Ce juge m'a enlevé ma source d'amnésie. Je sais que tu détesterais me voir sniffer ces merdes, mais je ne peux pas faire autrement maman. Cette poudre de l'oubli, m'aide à faire taire mon esprit, à flouter les images, qui me rappellent que je vous ai perdu. Si il pensait me punir avec ce bracelet, c'est en réalité, en m'enlevant cette évasion psychologique, qu'il me châtie. Pendant 5mois, je vais devoir les affronter, tous les jours. Je vais devoir leur faire face. J'ai si peur maman. Je ne suis rien à côté d'eux, je suis trop faible. Ils m'attaquent, et même quand je suis recroquevillée dans un coin de ma chambre, ils me brutalisent de photos, toutes plus cruelles que les autres, jusqu'à m'obliger à me relever, pour vomir une fois de plus, dans les toilettes.

La came que je prenais, m'aidait à les éloigner.
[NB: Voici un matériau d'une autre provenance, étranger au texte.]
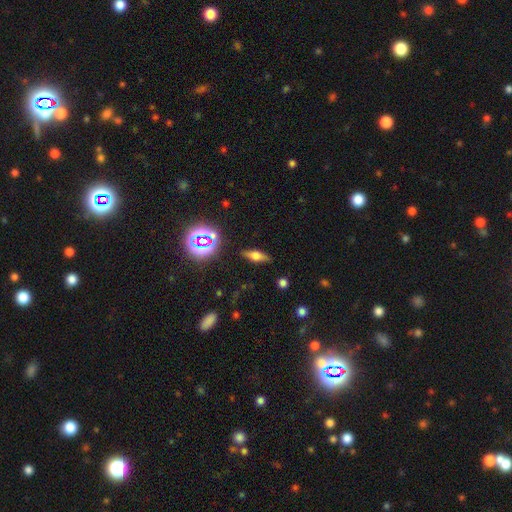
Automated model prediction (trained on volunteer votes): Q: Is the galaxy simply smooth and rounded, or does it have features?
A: smooth — 49%.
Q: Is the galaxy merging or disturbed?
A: none — 86%.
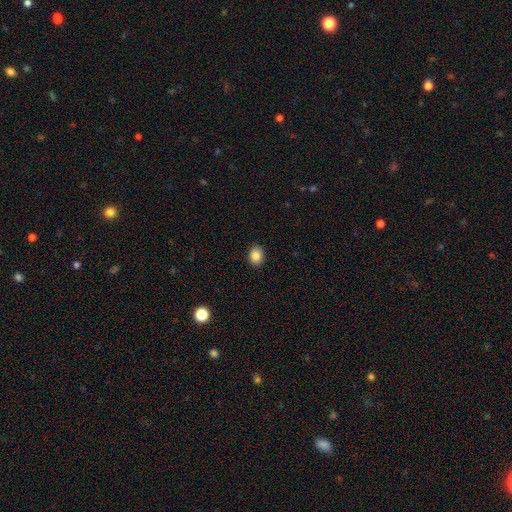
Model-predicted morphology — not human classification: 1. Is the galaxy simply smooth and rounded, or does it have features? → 86% smooth, 9% star or artifact, 5% featured or disk.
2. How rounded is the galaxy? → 50% in between, 49% round, 1% cigar-shaped.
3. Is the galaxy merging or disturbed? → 89% none, 8% minor disturbance, 2% major disturbance, 1% merger.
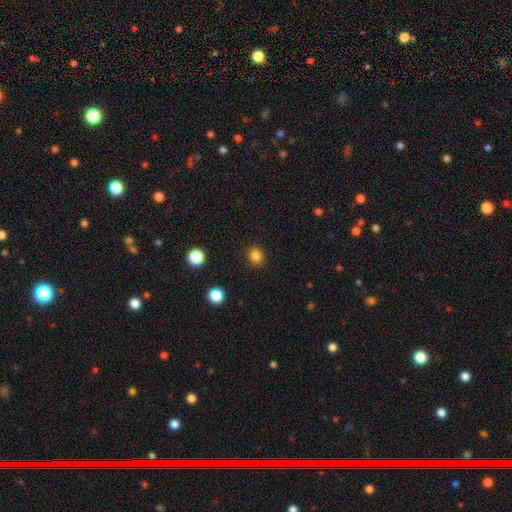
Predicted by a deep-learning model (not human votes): Smooth or featured: smooth — 83% (star or artifact — 13%)
How rounded: round — 78% (in between — 21%)
Merging: none — 90% (minor disturbance — 7%)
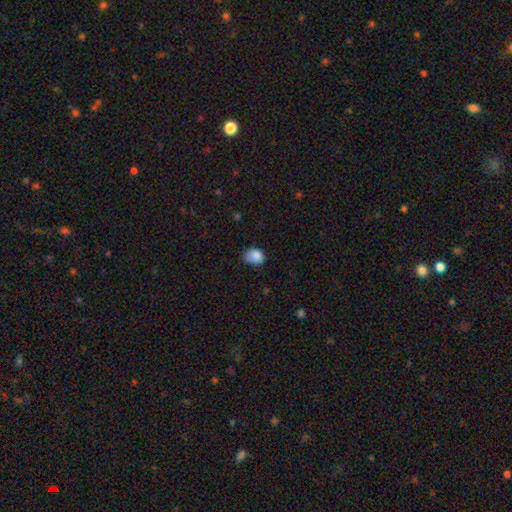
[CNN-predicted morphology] Smooth or featured? Predicted: smooth (p=0.85). How rounded? Predicted: in between (p=0.69). Merging? Predicted: none (p=0.50).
Sans cette « sucrerie » hallucinogène, où les hallucinations fantasques, sont une belle évasion, je vais devoir faire face aux peurs, à mes terreurs nocturnes, qui me terrorisent, qui me tue, à petit feu.

PDV Edward

643jours. 643jours, que je survis sans savoir pourquoi. Je n'ai rien qui me rattache à ce monde, pourtant je n'arrive pas à mettre fin à cette souffrance.
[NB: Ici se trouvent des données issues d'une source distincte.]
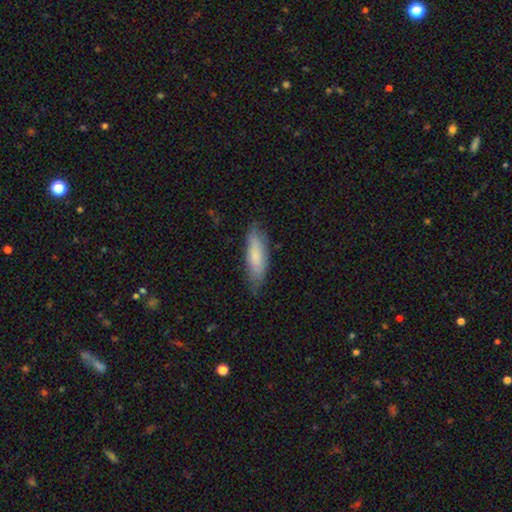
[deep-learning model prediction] Q: Smooth or featured?
A: smooth (75%); runner-up: featured or disk (19%)
Q: How rounded?
A: cigar-shaped (57%); runner-up: in between (41%)
Q: Merging?
A: none (75%); runner-up: minor disturbance (20%)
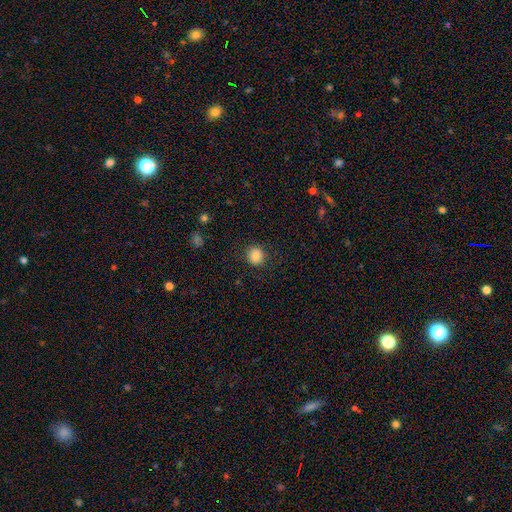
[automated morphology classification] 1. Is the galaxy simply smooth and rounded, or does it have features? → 83% smooth, 10% star or artifact, 6% featured or disk.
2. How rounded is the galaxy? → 87% round, 12% in between, 1% cigar-shaped.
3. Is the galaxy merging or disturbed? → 87% none, 9% minor disturbance, 3% major disturbance, 1% merger.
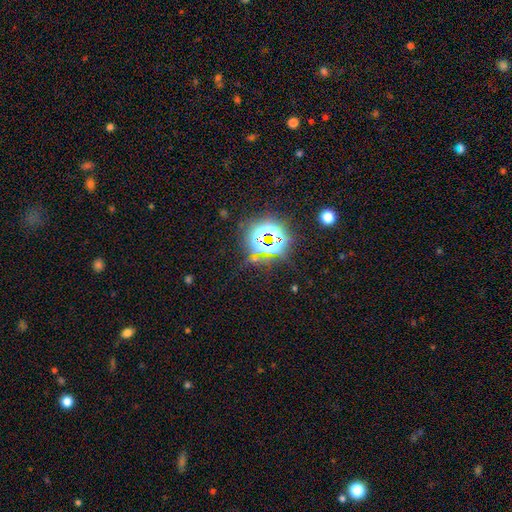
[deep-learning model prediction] A star or artifact, not a galaxy (79%).

Vote fractions:
- Smooth or featured? star or artifact: 79% / smooth: 12% / featured or disk: 9%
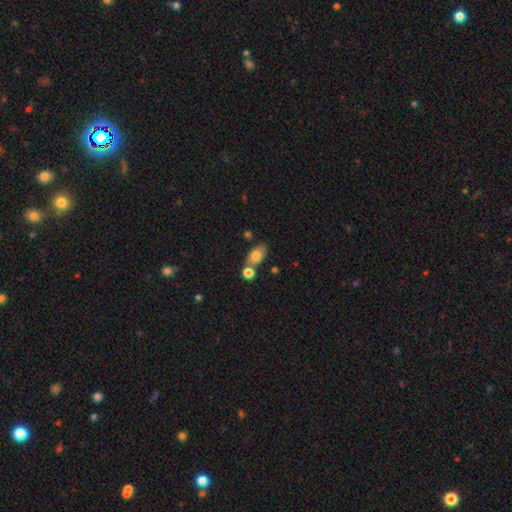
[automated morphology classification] smooth-or-featured: smooth: 75% | featured or disk: 16% | star or artifact: 8%
  how-rounded: in between: 85% | round: 12% | cigar-shaped: 4%
  merging: none: 57% | merger: 26% | minor disturbance: 13% | major disturbance: 4%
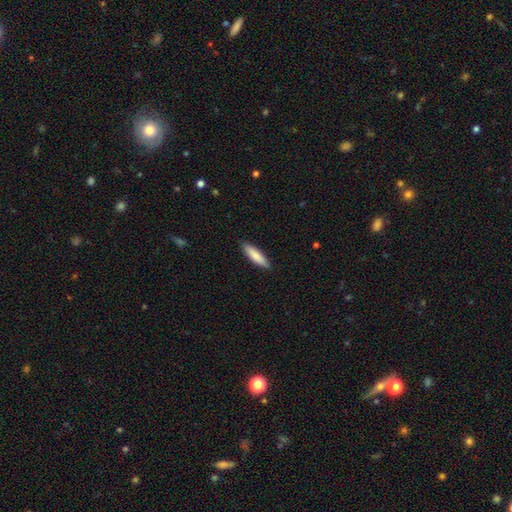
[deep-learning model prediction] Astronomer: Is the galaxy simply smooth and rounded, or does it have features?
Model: smooth — 84%.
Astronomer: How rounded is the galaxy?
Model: cigar-shaped — 71%.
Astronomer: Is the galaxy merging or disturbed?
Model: none — 90%.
01 décembre 2009, 04h12 du matin, cette date gravée au couteau sur mon coeur, me rappelle que je ne suis plus rien depuis cette nuit. Simple enveloppe corporelle, mon âme a déserté cette poubelle que je suis.

Vide de toutes émotions, je déambule dans les rues, shooté à l'extrême. Ma souffrance trop forte, empêche les hallucinations psychédélique. Je n'arrive pas à m'échapper de cet enfer, qu'est mon esprit.

Sans me donner une seconde de répit, il rejoue encore et toujours, le film d'horreur dont j'ai été spectateur, cette nuit là. J'en deviens fou, jusqu'à cogner mon front contre un mur en brique, m'assommant pendant quelques secondes.

Mes sombres illusions me pourchassent, jusqu'à me rendre paranoïaque. Je n'en peux plus ! J'ai beau les fuir, je finis par m'essouffler par cette course sans fin. Je les laisse alors, prendre possession de chaque parcelle de mon corps, pour me faire souffrir pendant des heures.

Je ne supporte plus rien de toi, Sarah, ni le matelas, qui porte ta présence, ni ton parfum dans la salle de bain. Ton souvenir me tue, à petit feu, et je n'ai qu'une hâte, c'est de mourir. Dans sa chambre, j'entends ses pleurs, qui me réveillent en pleine nuit. Je n'assume plus vos présences. Je n'assume plus, non plus, vos absences, qui me dévore.

Le soleil de L.A n'est pas en accord avec l'ombre noire que je suis. Je ne tolère plus les condoléances, ou les visages de pitié, de mes amis. Je passe mes journées sur les pierres tombales qui portent vos noms, qui inscrivent à quel point notre vie a été si courte, qui me rappellent que vous ne faites plus partie de ce monde. Deux simples pierres grises, qui crient que je vous ai plus à mes côtés.

Papa, m'a envoyé un message hier. Il sait que la solitude et la dépression, sont devenues mes meilleures amies. Il serait déçu de voir dans mon regard, plus aucune lueur, juste le feu d'une dépendance, à ma poudre d'évasion.

Lui et ma mère, m'ont proposé de revenir à la maison. Je ne sais pas. J'ai peur qu'en partant, je puisse plus vous parler, comme je le fais si souvent. Je pars Sarah, je pars de l'endroit où nous avons vécus. Ne m'en veux pas, je ne peux plus y vivre.